Ahn Seok-gu memutuskan untuk sedikit mengubah pertanyaannya.
“Anda tampak sedikit tertarik. Apakah tidak keberatan jika saya mengajukan pertanyaan?”
“Sesukamu.”
“Kadet penyihir yang meraih juara pertama dalam perburuan mahasiswa baru kali ini… siapakah dia sebenarnya?”
Senyum tipis teruk di sudut bibir Gu Jain.
Mungkin Ahn Seok-gu melihat profil pribadi Min Jae-hyun di TV.
Yang dia minta sekarang adalah informasi rahasia yang belum diungkapkan kepada dunia luar, sedikit lebih dalam lagi.
“Um… Ada aturan yang melarang mengungkapkan informasi pribadi seorang kadet kepada orang lain. Jika Hoyeon adalah ayahnya, saya akan memberi tahu Anda secara khusus.”
Bukankah kita begitu suram?”
Gu Jain berkata sambil tersenyum, berpura-pura bersikap merendahkan.
Ahn Seok-gu diam-diam melipat tangannya dan menunggu kata-kata selanjutnya.
Tak lama kemudian, mulut Gu Jain terbuka.
“Min Jaehyun. Dia adalah kadet jenius yang terlahir dengan bakat sihir 97%.”
“……97% kemampuan sihir?!”
Ahn Seok-gu bertanya kepada Goo Ja-in dengan wajah yang benar-benar terkejut.
Gu Jain mengangguk tanpa suara, membenarkan kata-katanya.
“Hah……”
Ahn Seok-gu hampir tidak bisa menghindari kata-kata Gu Ja-in.
‘Semakin tinggi kemampuan radar, semakin kasar pula penentuan nilainya. Untuk menandai semacam ambang batas pertumbuhan.

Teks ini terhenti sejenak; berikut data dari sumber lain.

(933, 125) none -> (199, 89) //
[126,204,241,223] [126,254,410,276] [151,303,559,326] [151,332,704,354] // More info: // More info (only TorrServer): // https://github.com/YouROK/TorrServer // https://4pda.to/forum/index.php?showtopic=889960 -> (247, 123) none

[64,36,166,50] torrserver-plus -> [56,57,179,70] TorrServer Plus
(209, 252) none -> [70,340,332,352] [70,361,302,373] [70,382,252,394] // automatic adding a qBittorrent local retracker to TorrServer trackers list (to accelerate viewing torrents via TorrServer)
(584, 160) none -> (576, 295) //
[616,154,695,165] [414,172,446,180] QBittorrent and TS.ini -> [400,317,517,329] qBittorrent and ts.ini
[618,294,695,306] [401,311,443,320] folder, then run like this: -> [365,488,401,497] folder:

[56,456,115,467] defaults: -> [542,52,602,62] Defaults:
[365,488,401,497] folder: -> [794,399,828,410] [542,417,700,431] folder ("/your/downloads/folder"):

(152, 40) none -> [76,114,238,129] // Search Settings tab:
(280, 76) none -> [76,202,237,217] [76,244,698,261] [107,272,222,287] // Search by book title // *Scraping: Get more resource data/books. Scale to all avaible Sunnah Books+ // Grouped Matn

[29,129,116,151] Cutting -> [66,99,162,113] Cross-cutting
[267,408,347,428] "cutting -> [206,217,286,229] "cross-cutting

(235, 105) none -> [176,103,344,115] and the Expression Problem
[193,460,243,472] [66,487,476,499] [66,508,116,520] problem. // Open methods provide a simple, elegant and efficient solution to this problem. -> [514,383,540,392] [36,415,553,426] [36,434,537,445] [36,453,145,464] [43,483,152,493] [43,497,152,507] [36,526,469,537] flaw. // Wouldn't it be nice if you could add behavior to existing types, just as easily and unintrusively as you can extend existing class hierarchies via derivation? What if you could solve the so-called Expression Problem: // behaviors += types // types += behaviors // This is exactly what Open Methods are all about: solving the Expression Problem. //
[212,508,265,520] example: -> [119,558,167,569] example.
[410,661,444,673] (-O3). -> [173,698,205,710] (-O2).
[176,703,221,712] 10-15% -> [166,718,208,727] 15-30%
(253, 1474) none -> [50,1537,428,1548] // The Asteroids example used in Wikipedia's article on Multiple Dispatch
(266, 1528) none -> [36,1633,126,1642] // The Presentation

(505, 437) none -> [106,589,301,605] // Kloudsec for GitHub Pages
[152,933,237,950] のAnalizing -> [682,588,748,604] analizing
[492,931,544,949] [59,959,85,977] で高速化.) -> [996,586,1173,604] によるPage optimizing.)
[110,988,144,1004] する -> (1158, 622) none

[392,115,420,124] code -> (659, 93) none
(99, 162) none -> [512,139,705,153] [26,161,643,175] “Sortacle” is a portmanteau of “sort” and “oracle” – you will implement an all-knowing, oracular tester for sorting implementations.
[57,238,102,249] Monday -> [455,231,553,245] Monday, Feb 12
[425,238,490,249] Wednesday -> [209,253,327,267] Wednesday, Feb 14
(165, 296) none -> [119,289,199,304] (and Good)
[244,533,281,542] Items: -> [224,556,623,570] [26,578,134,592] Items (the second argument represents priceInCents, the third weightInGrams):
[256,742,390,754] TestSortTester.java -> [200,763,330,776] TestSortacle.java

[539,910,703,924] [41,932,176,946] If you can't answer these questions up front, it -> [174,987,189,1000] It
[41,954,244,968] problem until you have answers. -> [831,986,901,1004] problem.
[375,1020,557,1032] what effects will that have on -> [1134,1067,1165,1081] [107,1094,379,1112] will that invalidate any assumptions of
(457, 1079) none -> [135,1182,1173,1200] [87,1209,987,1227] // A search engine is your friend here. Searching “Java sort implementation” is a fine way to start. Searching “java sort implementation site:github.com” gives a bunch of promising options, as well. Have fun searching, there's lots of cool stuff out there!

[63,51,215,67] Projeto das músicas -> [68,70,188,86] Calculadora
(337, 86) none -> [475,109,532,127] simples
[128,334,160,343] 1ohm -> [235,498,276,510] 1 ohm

Itu pasti kemampuan radarnya… Apa? 97 persen?’
Apakah itu intinya?
Sulit untuk tidak mempercayainya karena itu adalah kata-kata Gu Ja-in, tetapi angka itu sangat fantastis sehingga saya sama sekali tidak bisa merasakannya.
Putra yang disebut jenius di media dan memecahkan semua rekor itu memiliki kemampuan sebesar 92.
Tapi 97?
Apakah itu juga seorang kadet sihir?
Melihat Ahn Seok-gu yang wajahnya tampak berubah, Goo Ja-in memasang wajah tenang dan lemah.
Dia tersenyum tipis dan menunjuk ke cangkir kopi di depannya.
“……ini. Sudah dingin. Haruskah saya meminta Anda untuk kembali?”
“……tidak. Saya permisi dulu. Terima kasih atas waktu Anda.”
“Terima kasih kembali.”
Ahn Seok-gu bangkit, meninggalkan hotel, dan masuk ke dalam mobil.
Dia terus mengulang satu hal berulang-ulang, berpikir dan berpikir.
“Min Jae-hyeon… Beraninya kita kalah dari dunia sihir, Hoyeoni?”
Wajahnya meringis hebat.
Sudah lama sekali sejak mobilnya melaju melebihi batas kecepatan di jalan raya.